Да, уж если быть честным перед самим собой, причина психоза, что выворачивает меня наружу кишками, не только мои многочисленные дети. А и этот ребенок. Почти ровня моей дочери. Ребенок, конечно. Иметь любовницей двадцатиоднолетнего ребенка, для которого ты бог Саваоф, и оказаться голоштанником с пенсией по старости, на которую не прокормиться и воробью, — это свалиться в ее глазах с небес на землю, разбившись вдребезги.

Я нажимаю кнопку приема.

— Привет, моя радость, — говорю я.

О, это не слова. Кто она еще как не моя радость. Иметь любовницу моложе тебя в три раза и быть для нее не старичком денежным мешком, а любимым — это будешь ценить, трястись над этими отношениями скупым рыцарем над златом. Хотя, конечно, вот оно, еще одно преимущество человека свободной профессии: у тебя нет возраста.

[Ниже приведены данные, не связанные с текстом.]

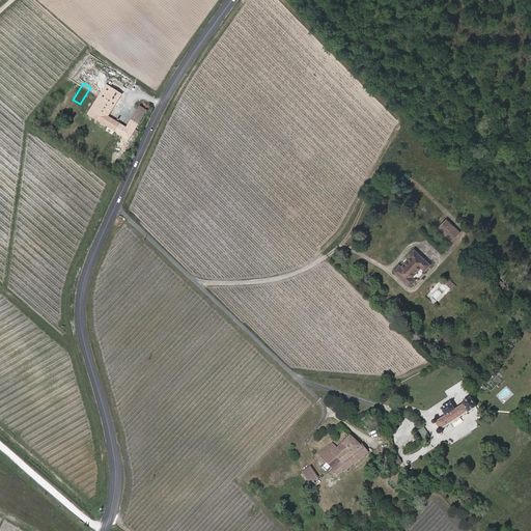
[(122,94),(107,85),(88,114),(129,140),(132,135),(135,137),(138,132),(135,130),(147,111),(140,106),(127,128),(109,116),(122,94)]
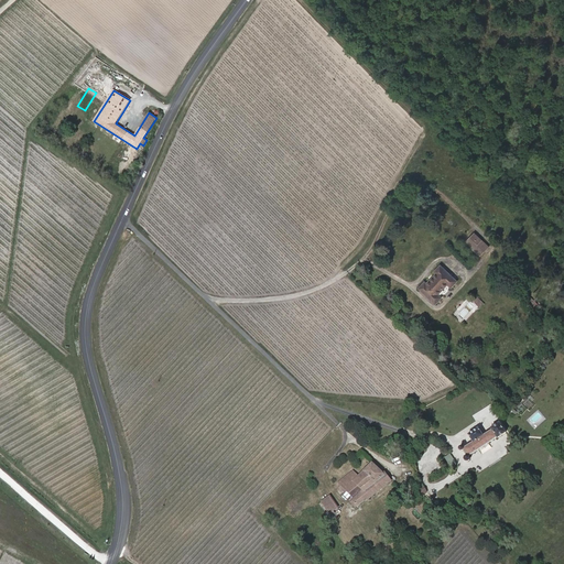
[(488,247),(475,234),(467,241),(474,248),(474,249),(480,256),(488,247)]
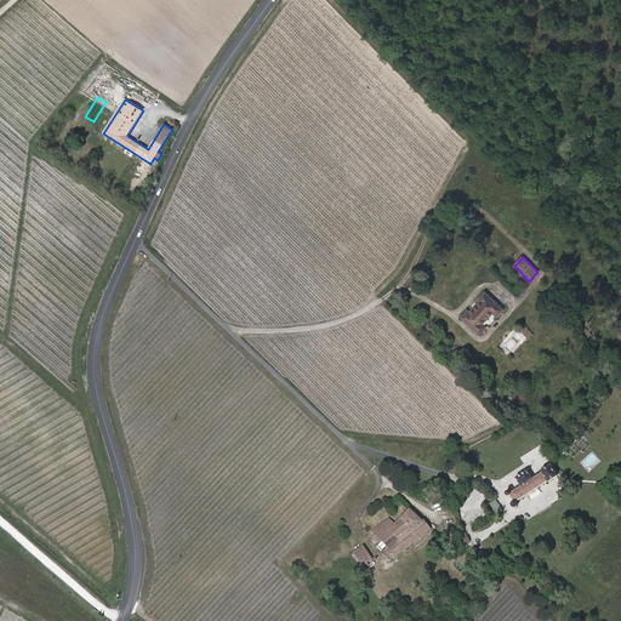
[(503,309),(485,292),(478,300),(482,302),(471,313),(468,311),(462,317),(479,334),(486,328),(483,324),(493,313),(496,317),(503,309)]
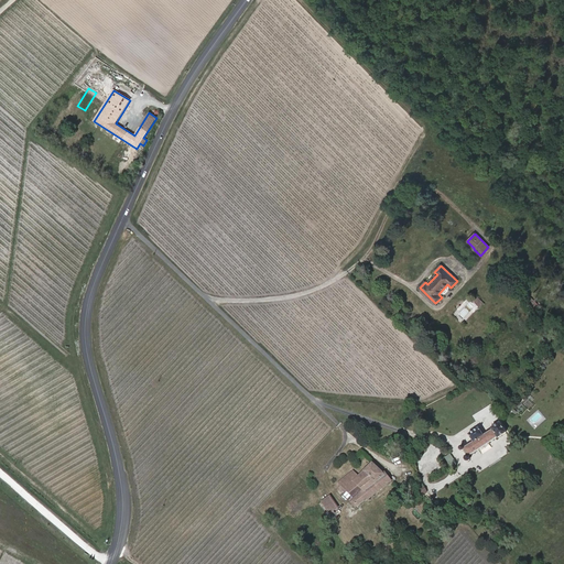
[(491,429),(488,423),(479,429),(478,427),(468,434),(474,442),(464,448),(463,447),(462,447),(461,447),(459,448),(461,451),(458,452),(463,459),(464,458),(466,461),(468,462),(470,459),(470,457),(469,455),(497,436),(498,438),(499,437),(501,440),(507,435),(506,434),(507,433),(500,423),(491,429)]
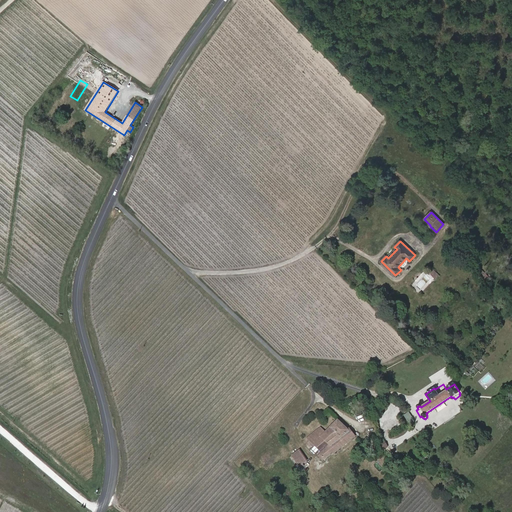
[(405,414),(411,423),(415,421),(409,411),(405,414)]
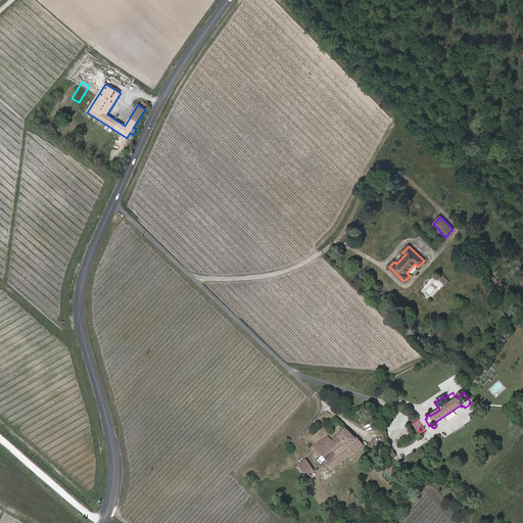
[(336,455),(328,462),(327,463),(332,469),(339,463),(340,464),(363,445),(358,439),(357,439),(345,429),(336,437),(331,432),(323,440),(336,455)]
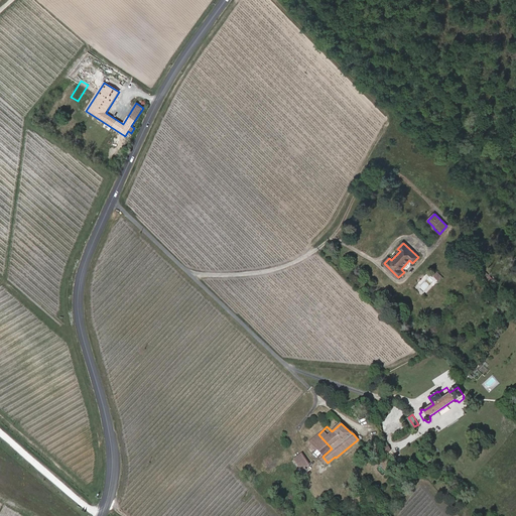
[(332,448),(318,434),(310,441),(324,456),(332,448)]
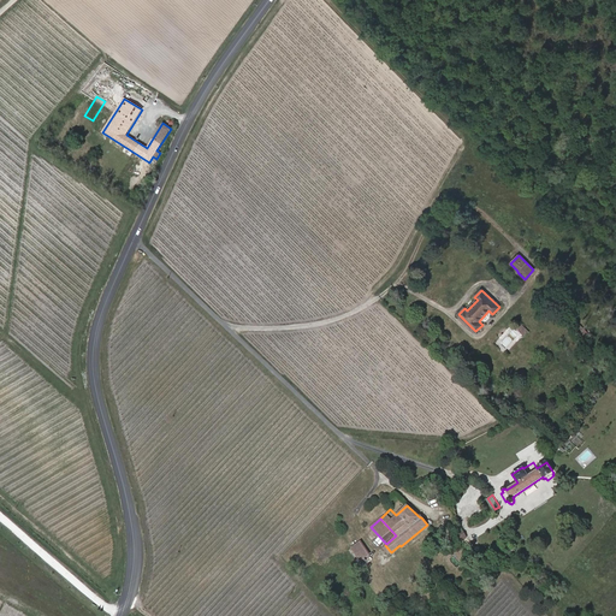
[(361,540),(350,548),(361,562),(371,555),(361,540)]
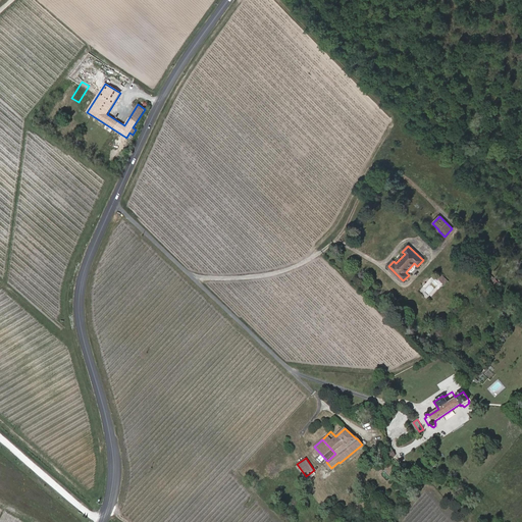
All buildings are outlined.
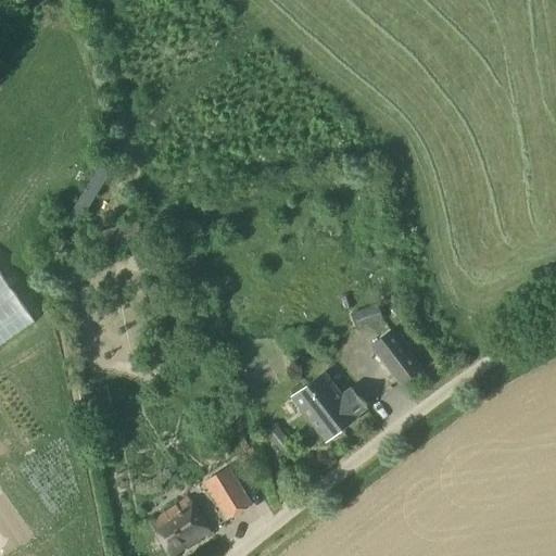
[(70,214),(80,222),(109,178),(98,172),(70,214)]
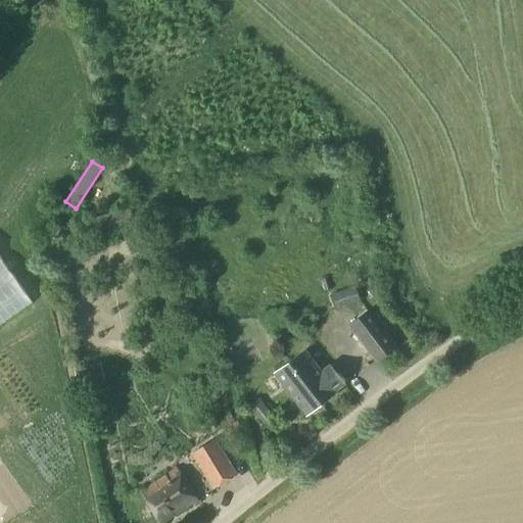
[(323,291),(331,289),(328,279),(320,281),(323,291)]
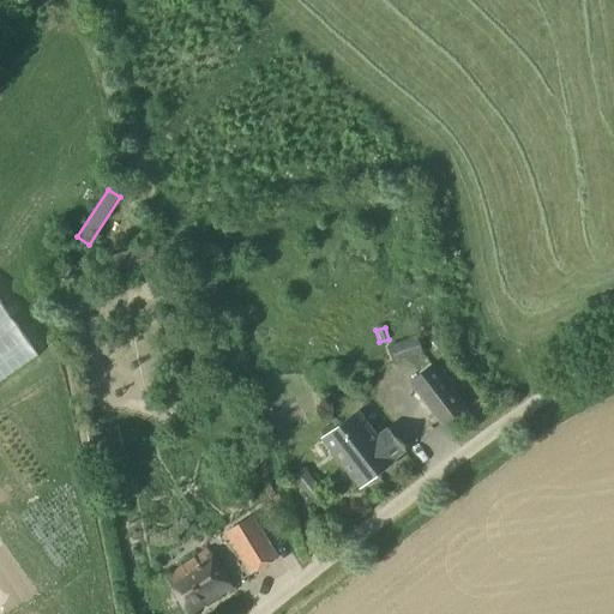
[(410,341),(390,348),(395,365),(415,357),(423,354),(417,338),(410,341)]
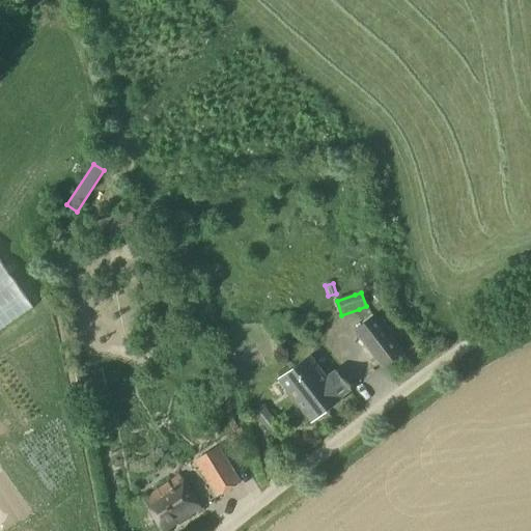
[(354,332),(383,369),(401,354),(372,317),(354,332)]
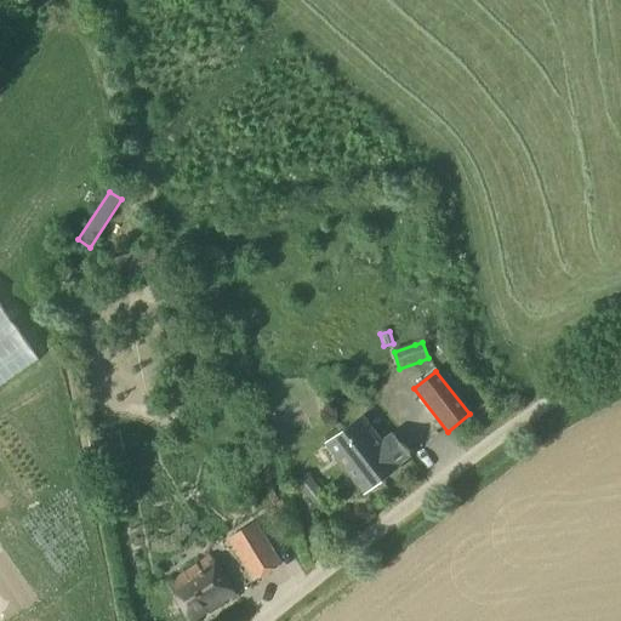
[(343,432),(380,480),(409,459),(389,434),(380,442),(362,417),(343,432)]
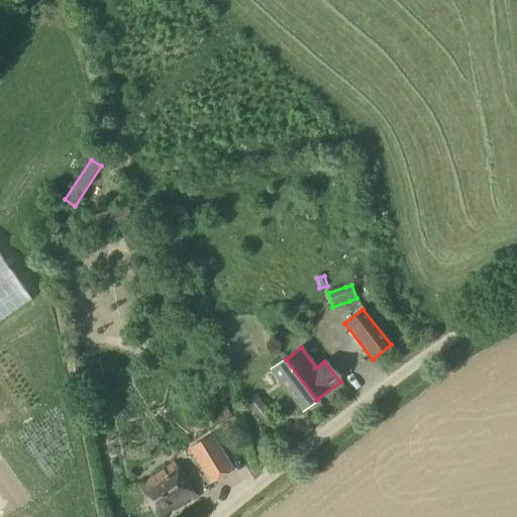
[(316,400),(286,359),(273,370),(303,410),(316,400)]
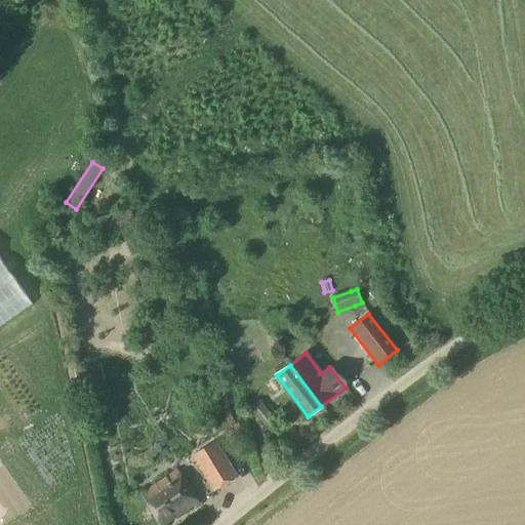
[(249,408),(266,429),(275,420),(259,400),(249,408)]
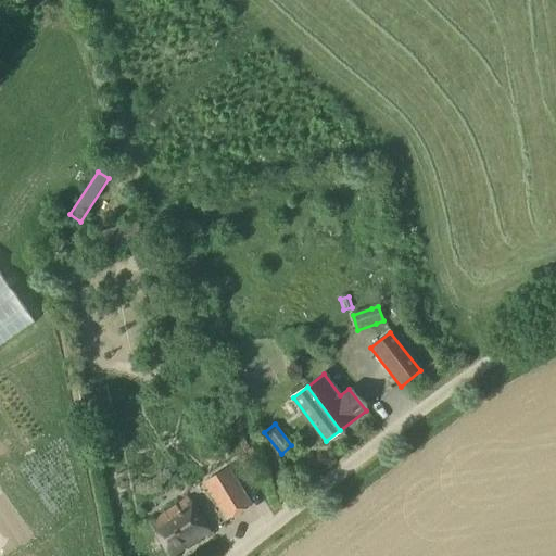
[(203,483),(227,522),(240,515),(215,476),(203,483)]
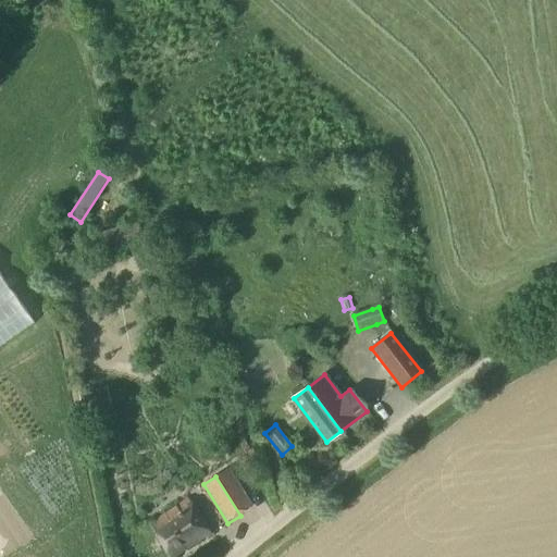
[(151,524),(172,556),(177,556),(176,555),(206,535),(208,537),(212,535),(189,499),(151,524)]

Во всяком случае, пока ты не сел на пенсию по старости . Чувствуешь себя на тридцать — тридцать тебе и есть.

— Привет, Лёнчик, — отвечает мне в трубке моя радость. — Ты, наверно, хочешь меня поздравить?

Это в ее манере — поставить тебя в положение ее должника и потребовать возвращения долга, когда ты об этом долге — ни сном ни духом.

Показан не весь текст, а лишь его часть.